§ **Fragmento seleccionado**:
-----
De la revolución espiritual

"La publicidad nos hace desear coches y ropa. Tenemos empleos que odiamos para comprar mierda que no necesitamos. Somos los hijos medianos de la historia, desarraigados y sin objetivos. No hemos vivido una gran guerra, ni una gran depresión. Nuestra guerra es una guerra espiritual, nuestra gran depresión son nuestras vidas. Crecimos con la televisión que nos hizo creer que algún día seríamos millonarios, dioses del cine o estrellas del rock. Pero no lo seremos. Y poco a poco lo entendemos. Lo que hace que estemos muy, muy cabreados".
Es lo que dice Tyler Durden a su cada día creciente "Club de la Lucha".

Y es cierto. Cada palabra, cada silencio, si escuchamos a Lacan diciendo que nuestro deseo, en realidad, no es nuestro, sino del otro, de los demás.
Vamos por partes.
-----
§ **Datos proporcionados**:
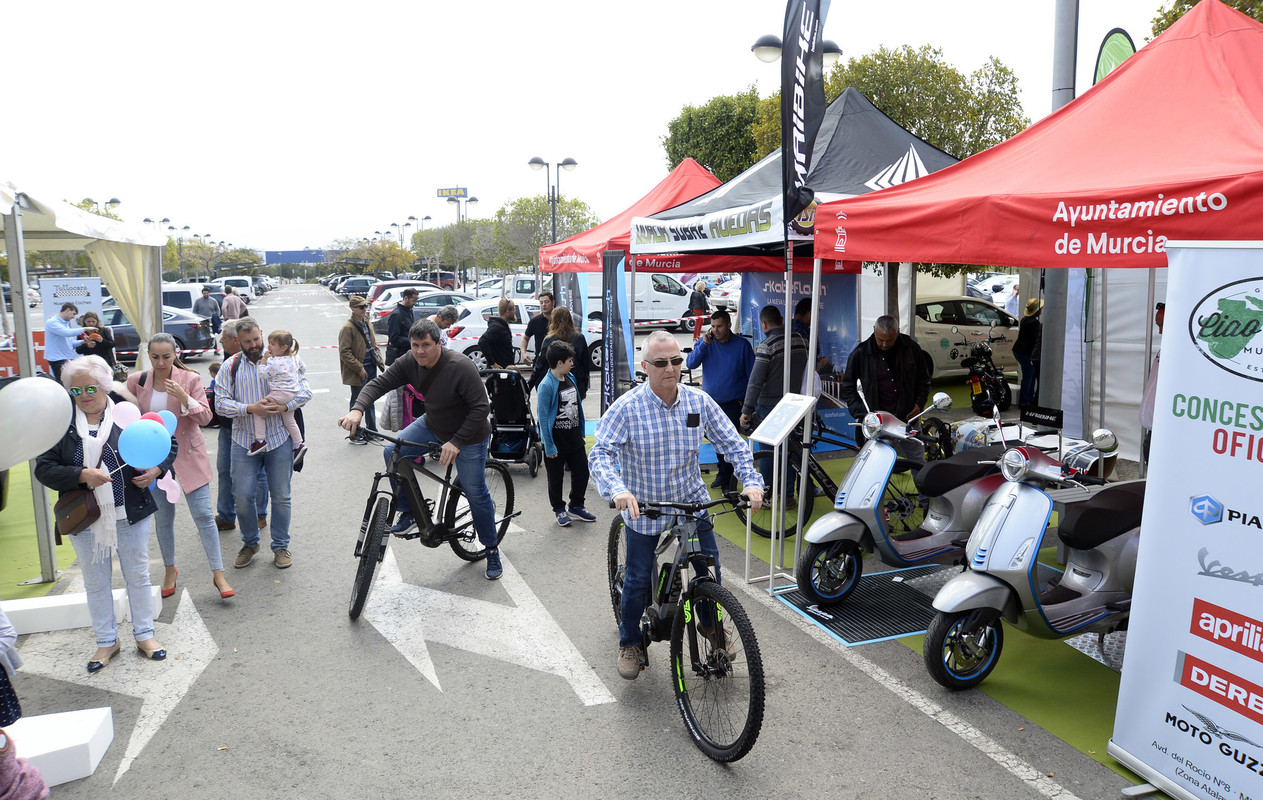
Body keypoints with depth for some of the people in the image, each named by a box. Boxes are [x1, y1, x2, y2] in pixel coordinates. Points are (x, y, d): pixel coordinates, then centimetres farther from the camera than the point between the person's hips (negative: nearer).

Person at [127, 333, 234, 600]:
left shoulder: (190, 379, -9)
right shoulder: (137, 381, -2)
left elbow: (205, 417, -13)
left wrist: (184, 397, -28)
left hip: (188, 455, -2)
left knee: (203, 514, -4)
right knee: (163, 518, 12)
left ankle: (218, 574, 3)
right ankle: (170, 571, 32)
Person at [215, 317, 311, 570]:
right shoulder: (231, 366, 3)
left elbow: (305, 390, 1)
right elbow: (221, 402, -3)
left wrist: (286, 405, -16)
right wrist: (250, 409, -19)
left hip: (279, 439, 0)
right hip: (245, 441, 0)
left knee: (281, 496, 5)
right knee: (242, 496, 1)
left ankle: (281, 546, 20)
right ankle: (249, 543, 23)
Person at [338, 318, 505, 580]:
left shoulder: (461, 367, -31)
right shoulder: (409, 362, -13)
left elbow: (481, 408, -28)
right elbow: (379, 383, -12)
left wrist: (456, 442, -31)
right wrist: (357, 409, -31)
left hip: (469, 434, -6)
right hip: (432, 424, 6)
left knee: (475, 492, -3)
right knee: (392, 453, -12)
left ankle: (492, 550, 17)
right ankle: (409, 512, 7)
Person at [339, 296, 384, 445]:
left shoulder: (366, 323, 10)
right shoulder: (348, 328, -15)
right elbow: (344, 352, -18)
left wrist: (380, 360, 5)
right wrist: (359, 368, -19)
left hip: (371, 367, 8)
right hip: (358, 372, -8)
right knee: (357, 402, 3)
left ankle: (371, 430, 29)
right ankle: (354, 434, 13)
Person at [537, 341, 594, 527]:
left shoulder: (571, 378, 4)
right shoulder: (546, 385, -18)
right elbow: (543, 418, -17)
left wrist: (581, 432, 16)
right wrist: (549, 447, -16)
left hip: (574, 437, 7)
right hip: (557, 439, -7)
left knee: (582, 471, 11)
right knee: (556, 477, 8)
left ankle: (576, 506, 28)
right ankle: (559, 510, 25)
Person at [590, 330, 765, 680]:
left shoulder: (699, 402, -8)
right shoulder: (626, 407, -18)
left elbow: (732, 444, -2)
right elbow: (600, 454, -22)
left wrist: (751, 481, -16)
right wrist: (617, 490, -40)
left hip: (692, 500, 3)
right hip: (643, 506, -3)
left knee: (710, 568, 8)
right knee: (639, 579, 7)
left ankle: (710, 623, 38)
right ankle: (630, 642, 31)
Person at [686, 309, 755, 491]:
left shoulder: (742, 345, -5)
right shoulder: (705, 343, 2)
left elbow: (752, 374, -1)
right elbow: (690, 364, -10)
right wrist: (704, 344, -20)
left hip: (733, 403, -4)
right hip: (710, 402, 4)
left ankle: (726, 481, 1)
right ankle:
-----
§ **En qué consiste**:
Cita literalmente el pasaje del texto sobre la revolución espiritual comprendido entre "Es lo que dice" y "Vamos por partes.", ambos inclusive.

§ **Solución del ejercicio**:
Es lo que dice Tyler Durden a su cada día creciente "Club de la Lucha".

Y es cierto. Cada palabra, cada silencio, si escuchamos a Lacan diciendo que nuestro deseo, en realidad, no es nuestro, sino del otro, de los demás.
Vamos por partes.